Fiat money is physically present in wallets or virtually in bank accounts, while tokens and coins need a wallet to be stored and used.

3) Peer-to-peer

Cryptocurrencies can be sent directly between two users (peer-to-peer), without going through intermediaries, thanks to wallets. These exchanges have minimal transaction costs, compared to the high fees charged by many traditional financial institutions.

The absence of a link to a particular jurisdiction, nation or authoritarian third party allows the crypto system to be truly global and easily accessible, so that it can facilitate global trade and the inclusion of people who do not yet have access to financial services. Because of the way they work, cryptos can therefore benefit countries where there is a major economic crisis and unreliable centralised financial systems.

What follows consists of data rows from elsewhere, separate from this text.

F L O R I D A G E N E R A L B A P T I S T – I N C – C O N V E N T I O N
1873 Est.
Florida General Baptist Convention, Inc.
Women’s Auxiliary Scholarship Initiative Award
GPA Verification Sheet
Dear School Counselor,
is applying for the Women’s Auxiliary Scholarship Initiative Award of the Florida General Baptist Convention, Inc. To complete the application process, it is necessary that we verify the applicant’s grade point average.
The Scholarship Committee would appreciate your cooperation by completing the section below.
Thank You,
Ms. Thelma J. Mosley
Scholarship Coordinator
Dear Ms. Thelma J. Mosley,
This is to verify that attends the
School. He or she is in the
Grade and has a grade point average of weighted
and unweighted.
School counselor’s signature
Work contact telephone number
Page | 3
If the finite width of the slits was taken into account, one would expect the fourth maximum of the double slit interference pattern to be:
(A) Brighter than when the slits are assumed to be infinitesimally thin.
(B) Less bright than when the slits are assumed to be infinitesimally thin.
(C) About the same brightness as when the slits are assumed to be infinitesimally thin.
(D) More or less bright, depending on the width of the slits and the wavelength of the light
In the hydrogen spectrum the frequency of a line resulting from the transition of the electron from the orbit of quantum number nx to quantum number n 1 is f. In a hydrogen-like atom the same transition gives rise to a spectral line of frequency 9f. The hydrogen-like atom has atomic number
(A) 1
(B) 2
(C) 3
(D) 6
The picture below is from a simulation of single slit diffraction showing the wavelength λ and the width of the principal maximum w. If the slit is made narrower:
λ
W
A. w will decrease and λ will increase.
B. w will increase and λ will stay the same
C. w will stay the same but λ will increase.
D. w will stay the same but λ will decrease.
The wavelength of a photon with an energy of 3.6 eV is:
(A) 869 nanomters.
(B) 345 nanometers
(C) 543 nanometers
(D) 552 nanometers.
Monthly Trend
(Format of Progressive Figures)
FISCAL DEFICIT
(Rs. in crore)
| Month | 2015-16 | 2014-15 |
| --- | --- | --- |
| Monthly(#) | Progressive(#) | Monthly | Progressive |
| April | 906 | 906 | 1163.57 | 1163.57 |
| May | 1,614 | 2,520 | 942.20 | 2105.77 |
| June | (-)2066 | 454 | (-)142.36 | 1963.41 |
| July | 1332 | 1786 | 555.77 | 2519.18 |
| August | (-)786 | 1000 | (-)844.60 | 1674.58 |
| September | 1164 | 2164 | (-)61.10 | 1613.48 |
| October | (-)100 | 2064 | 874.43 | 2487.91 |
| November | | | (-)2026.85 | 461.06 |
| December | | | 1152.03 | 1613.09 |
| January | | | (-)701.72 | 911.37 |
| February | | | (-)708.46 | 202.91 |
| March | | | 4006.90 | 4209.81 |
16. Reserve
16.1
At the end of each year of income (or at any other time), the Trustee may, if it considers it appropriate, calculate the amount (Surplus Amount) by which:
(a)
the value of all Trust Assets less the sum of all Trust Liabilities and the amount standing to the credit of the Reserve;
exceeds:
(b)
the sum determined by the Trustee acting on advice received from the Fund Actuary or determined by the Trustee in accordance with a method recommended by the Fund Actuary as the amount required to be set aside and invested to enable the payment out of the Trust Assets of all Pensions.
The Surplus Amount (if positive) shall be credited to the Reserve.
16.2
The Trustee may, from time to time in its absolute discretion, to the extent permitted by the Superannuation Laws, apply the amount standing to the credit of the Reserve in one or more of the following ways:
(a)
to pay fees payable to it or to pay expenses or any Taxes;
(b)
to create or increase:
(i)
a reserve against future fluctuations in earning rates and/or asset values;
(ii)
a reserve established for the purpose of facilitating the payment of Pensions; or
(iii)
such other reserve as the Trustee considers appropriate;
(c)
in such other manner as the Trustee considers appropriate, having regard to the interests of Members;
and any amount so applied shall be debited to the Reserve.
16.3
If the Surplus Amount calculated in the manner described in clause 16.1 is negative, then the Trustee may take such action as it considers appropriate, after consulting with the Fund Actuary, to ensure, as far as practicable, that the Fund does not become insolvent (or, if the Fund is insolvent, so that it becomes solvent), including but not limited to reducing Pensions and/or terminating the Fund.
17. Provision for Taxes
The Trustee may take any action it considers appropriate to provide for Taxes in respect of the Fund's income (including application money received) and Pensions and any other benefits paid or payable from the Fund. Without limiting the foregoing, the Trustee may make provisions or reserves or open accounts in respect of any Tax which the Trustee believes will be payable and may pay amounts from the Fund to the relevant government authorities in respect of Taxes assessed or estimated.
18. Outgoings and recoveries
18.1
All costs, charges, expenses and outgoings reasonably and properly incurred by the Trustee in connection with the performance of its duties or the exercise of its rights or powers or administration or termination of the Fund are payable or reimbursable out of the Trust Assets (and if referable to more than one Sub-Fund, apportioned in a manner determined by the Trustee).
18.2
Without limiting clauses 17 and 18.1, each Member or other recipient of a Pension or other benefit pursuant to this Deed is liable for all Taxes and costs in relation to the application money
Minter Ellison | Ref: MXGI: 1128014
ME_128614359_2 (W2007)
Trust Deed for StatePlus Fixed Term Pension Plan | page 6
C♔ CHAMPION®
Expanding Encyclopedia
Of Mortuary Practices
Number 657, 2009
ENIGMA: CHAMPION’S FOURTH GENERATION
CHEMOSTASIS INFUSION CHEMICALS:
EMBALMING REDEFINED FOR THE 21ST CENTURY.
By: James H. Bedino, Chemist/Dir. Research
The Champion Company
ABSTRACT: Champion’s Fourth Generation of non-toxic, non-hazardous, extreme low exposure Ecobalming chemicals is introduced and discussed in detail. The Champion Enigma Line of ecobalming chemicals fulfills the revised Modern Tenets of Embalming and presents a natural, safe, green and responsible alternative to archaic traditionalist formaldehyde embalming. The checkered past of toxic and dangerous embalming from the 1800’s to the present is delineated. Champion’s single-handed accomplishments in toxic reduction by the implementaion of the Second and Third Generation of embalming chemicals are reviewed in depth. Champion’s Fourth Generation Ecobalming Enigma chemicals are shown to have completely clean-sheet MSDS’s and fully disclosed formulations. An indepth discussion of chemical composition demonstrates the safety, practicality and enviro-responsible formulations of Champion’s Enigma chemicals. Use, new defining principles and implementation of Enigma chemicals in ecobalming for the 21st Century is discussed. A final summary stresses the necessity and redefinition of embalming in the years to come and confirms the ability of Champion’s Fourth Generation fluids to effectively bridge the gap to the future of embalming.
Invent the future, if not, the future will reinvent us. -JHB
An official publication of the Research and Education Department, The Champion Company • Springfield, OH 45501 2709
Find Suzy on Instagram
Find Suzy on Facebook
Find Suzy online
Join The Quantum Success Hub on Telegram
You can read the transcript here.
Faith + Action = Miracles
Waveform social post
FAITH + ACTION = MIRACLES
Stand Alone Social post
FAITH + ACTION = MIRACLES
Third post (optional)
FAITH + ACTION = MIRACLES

To sum up, cryptos have advantages over fiat currencies because:

  • They are free of intermediaries
  • They secure circulation thanks to the blockchain
  • They are independent of governments and borders
  • They are an alternative resource

How do cryptocurrencies work?

The ‘crypto’ prefix gives us a clue for the answer: ‘cryptography‘. It is the mechanism that protects ownership and verifies cryptocurrency transactions through complex algorithmic calculations. Since it is based on mathematical functions, the crypto system is more secure than systems based on human control. In particular, cryptography ensures that:

  • users cannot spend the same amount of cryptocurrency twice (double spending problem)
  • users can exchange tokens and coins without compromising their privacy
  • the entire ecosystem is safe

In order to access the network, users must have  a set of private and public keys. Let’s briefly describe the role of these two elements in order to learn more about how cryptocurrencies work.

A private key is a kind of password that gives access to the blockchain. The essential difference is that it cannot be changed or recovered if lost. From a private key, it is possible to generate a public key and a wallet address. These are used to receive crypto, as if they were a bank account and an iban respectively. It is impossible to trace a public key or address back to the private key that generated them.This system, called public key cryptography, is what makes cryptocurrency ownership secure and virtually inviolable by third parties. No one can block your wallet or prevent you from moving its contents. Furthermore, it is very easy to prove to the network of nodes in charge of verifying transactions that you have a right to spend the cryptos you own.

The future of crypto: innovation and regulation

Cryptocurrencies like Bitcoin seem to have highlighted a problem in the global banking system. It only works 8 hours a day and 5 days a week. The current infrastructure does not seem very practical, especially in the age of the Internet. Bitcoin’s system, on the other hand, is always active and no central authority can ‘turn it off’, because it is composed of a network of some 15,000 nodes of equal power (as bitnodes attest), that are constantly incentivised to participate. In fact, mining nodes are constantly competing to validate transactions, as each block created by mining entitles them to a reward. This makes the blockchain decentralised, immune to censorship and always operational.

History and characteristics can only partly explain what cryptocurrencies are. Their potential usefulness goes beyond the concept of a currency, as they are based on a constantly evolving technology. The blockchain is largely composed of open source software, thus it is modifiable by anyone who wants to create new applications. This exponentially accelerates the development of decentralised finance, opening up various possibilities for the economy in general. Time will surely produce new solutions for the management and use of money.

Although no centralised authority can control the Bitcoin system, it is possible that governments will enact laws to regulate all cryptocurrencies. This does not limit progress, on the contrary, it could promote it. Regulating the use of cryptos is an essential process to support adoption, because it could resolve scepticism and create a climate of trust around Bitcoin and the like. This process has already begun in Europe: the European Parliament has approved MiCA, a system of laws aimed at regulating cryptocurrencies in the interest of consumers.